↓

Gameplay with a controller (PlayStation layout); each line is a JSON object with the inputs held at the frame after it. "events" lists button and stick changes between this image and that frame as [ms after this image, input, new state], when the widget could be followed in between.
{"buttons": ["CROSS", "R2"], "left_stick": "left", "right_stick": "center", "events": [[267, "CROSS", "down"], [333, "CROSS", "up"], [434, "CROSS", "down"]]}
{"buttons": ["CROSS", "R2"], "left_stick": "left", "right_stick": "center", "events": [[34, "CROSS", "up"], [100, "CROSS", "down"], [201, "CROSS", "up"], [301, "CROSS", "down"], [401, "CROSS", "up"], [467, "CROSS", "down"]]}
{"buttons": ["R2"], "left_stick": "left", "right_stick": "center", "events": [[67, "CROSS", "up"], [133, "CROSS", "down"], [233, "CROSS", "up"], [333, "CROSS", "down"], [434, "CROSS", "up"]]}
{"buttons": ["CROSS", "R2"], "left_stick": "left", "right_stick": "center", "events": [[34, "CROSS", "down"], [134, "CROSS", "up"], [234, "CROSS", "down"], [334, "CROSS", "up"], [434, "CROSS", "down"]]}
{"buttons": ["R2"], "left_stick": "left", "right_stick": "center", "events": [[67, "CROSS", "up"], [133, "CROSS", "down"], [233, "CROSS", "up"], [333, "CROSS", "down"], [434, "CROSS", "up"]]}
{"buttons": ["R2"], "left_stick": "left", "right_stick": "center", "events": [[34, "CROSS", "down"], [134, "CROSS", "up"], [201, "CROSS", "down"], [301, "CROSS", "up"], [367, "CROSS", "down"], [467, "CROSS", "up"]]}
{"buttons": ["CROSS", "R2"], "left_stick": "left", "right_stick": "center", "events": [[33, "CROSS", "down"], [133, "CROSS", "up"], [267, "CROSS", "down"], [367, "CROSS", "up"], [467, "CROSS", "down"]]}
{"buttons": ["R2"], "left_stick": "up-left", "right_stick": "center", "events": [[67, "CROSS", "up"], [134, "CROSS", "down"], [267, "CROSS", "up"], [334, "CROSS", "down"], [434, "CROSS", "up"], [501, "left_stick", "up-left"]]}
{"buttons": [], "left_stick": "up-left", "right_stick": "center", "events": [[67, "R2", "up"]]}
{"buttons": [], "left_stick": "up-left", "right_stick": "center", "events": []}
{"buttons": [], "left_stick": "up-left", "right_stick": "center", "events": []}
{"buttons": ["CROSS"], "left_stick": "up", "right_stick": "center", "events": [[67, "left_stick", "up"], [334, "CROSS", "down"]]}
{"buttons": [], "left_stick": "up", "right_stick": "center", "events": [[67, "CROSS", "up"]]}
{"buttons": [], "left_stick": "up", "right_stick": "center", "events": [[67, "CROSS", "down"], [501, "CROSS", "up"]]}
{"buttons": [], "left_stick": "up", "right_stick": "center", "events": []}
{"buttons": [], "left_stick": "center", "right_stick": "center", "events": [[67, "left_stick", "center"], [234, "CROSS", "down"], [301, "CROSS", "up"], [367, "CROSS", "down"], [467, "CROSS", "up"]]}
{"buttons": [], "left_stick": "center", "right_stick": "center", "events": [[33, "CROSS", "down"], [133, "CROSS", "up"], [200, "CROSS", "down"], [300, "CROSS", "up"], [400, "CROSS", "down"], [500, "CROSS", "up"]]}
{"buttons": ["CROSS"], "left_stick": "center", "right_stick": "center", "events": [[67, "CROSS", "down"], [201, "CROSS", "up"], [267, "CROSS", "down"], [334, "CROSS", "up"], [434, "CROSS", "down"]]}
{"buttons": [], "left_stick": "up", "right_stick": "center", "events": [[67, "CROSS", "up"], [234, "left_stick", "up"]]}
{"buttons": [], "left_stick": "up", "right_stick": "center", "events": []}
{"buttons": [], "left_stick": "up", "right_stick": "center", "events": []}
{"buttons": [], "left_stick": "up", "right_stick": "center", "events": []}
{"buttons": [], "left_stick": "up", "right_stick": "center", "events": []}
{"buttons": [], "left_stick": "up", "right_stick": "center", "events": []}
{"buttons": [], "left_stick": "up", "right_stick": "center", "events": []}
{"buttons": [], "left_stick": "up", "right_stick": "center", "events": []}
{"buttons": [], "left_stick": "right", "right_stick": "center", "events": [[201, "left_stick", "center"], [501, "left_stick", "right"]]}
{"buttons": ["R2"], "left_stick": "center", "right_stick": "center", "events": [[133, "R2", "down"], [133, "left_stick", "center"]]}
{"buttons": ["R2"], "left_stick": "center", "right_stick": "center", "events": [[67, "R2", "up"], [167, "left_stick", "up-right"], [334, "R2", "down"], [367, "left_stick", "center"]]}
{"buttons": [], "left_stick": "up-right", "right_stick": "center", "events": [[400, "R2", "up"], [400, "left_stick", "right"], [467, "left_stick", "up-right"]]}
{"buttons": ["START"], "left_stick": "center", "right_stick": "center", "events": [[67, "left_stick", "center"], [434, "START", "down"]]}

↑

§ **Instructions for the task**
Set down all of the entries again, keeping every line exactly as it is.

§ **Expected answer**
Gameplay with a controller (PlayStation layout); each line is a JSON object with the inputs held at the frame after it. "events" lists button and stick changes between this image and that frame as [ms after this image, input, new state], when the widget could be followed in between.
{"buttons": ["CROSS", "R2"], "left_stick": "left", "right_stick": "center", "events": [[267, "CROSS", "down"], [333, "CROSS", "up"], [434, "CROSS", "down"]]}
{"buttons": ["CROSS", "R2"], "left_stick": "left", "right_stick": "center", "events": [[34, "CROSS", "up"], [100, "CROSS", "down"], [201, "CROSS", "up"], [301, "CROSS", "down"], [401, "CROSS", "up"], [467, "CROSS", "down"]]}
{"buttons": ["R2"], "left_stick": "left", "right_stick": "center", "events": [[67, "CROSS", "up"], [133, "CROSS", "down"], [233, "CROSS", "up"], [333, "CROSS", "down"], [434, "CROSS", "up"]]}
{"buttons": ["CROSS", "R2"], "left_stick": "left", "right_stick": "center", "events": [[34, "CROSS", "down"], [134, "CROSS", "up"], [234, "CROSS", "down"], [334, "CROSS", "up"], [434, "CROSS", "down"]]}
{"buttons": ["R2"], "left_stick": "left", "right_stick": "center", "events": [[67, "CROSS", "up"], [133, "CROSS", "down"], [233, "CROSS", "up"], [333, "CROSS", "down"], [434, "CROSS", "up"]]}
{"buttons": ["R2"], "left_stick": "left", "right_stick": "center", "events": [[34, "CROSS", "down"], [134, "CROSS", "up"], [201, "CROSS", "down"], [301, "CROSS", "up"], [367, "CROSS", "down"], [467, "CROSS", "up"]]}
{"buttons": ["CROSS", "R2"], "left_stick": "left", "right_stick": "center", "events": [[33, "CROSS", "down"], [133, "CROSS", "up"], [267, "CROSS", "down"], [367, "CROSS", "up"], [467, "CROSS", "down"]]}
{"buttons": ["R2"], "left_stick": "up-left", "right_stick": "center", "events": [[67, "CROSS", "up"], [134, "CROSS", "down"], [267, "CROSS", "up"], [334, "CROSS", "down"], [434, "CROSS", "up"], [501, "left_stick", "up-left"]]}
{"buttons": [], "left_stick": "up-left", "right_stick": "center", "events": [[67, "R2", "up"]]}
{"buttons": [], "left_stick": "up-left", "right_stick": "center", "events": []}
{"buttons": [], "left_stick": "up-left", "right_stick": "center", "events": []}
{"buttons": ["CROSS"], "left_stick": "up", "right_stick": "center", "events": [[67, "left_stick", "up"], [334, "CROSS", "down"]]}
{"buttons": [], "left_stick": "up", "right_stick": "center", "events": [[67, "CROSS", "up"]]}
{"buttons": [], "left_stick": "up", "right_stick": "center", "events": [[67, "CROSS", "down"], [501, "CROSS", "up"]]}
{"buttons": [], "left_stick": "up", "right_stick": "center", "events": []}
{"buttons": [], "left_stick": "center", "right_stick": "center", "events": [[67, "left_stick", "center"], [234, "CROSS", "down"], [301, "CROSS", "up"], [367, "CROSS", "down"], [467, "CROSS", "up"]]}
{"buttons": [], "left_stick": "center", "right_stick": "center", "events": [[33, "CROSS", "down"], [133, "CROSS", "up"], [200, "CROSS", "down"], [300, "CROSS", "up"], [400, "CROSS", "down"], [500, "CROSS", "up"]]}
{"buttons": ["CROSS"], "left_stick": "center", "right_stick": "center", "events": [[67, "CROSS", "down"], [201, "CROSS", "up"], [267, "CROSS", "down"], [334, "CROSS", "up"], [434, "CROSS", "down"]]}
{"buttons": [], "left_stick": "up", "right_stick": "center", "events": [[67, "CROSS", "up"], [234, "left_stick", "up"]]}
{"buttons": [], "left_stick": "up", "right_stick": "center", "events": []}
{"buttons": [], "left_stick": "up", "right_stick": "center", "events": []}
{"buttons": [], "left_stick": "up", "right_stick": "center", "events": []}
{"buttons": [], "left_stick": "up", "right_stick": "center", "events": []}
{"buttons": [], "left_stick": "up", "right_stick": "center", "events": []}
{"buttons": [], "left_stick": "up", "right_stick": "center", "events": []}
{"buttons": [], "left_stick": "up", "right_stick": "center", "events": []}
{"buttons": [], "left_stick": "right", "right_stick": "center", "events": [[201, "left_stick", "center"], [501, "left_stick", "right"]]}
{"buttons": ["R2"], "left_stick": "center", "right_stick": "center", "events": [[133, "R2", "down"], [133, "left_stick", "center"]]}
{"buttons": ["R2"], "left_stick": "center", "right_stick": "center", "events": [[67, "R2", "up"], [167, "left_stick", "up-right"], [334, "R2", "down"], [367, "left_stick", "center"]]}
{"buttons": [], "left_stick": "up-right", "right_stick": "center", "events": [[400, "R2", "up"], [400, "left_stick", "right"], [467, "left_stick", "up-right"]]}
{"buttons": ["START"], "left_stick": "center", "right_stick": "center", "events": [[67, "left_stick", "center"], [434, "START", "down"]]}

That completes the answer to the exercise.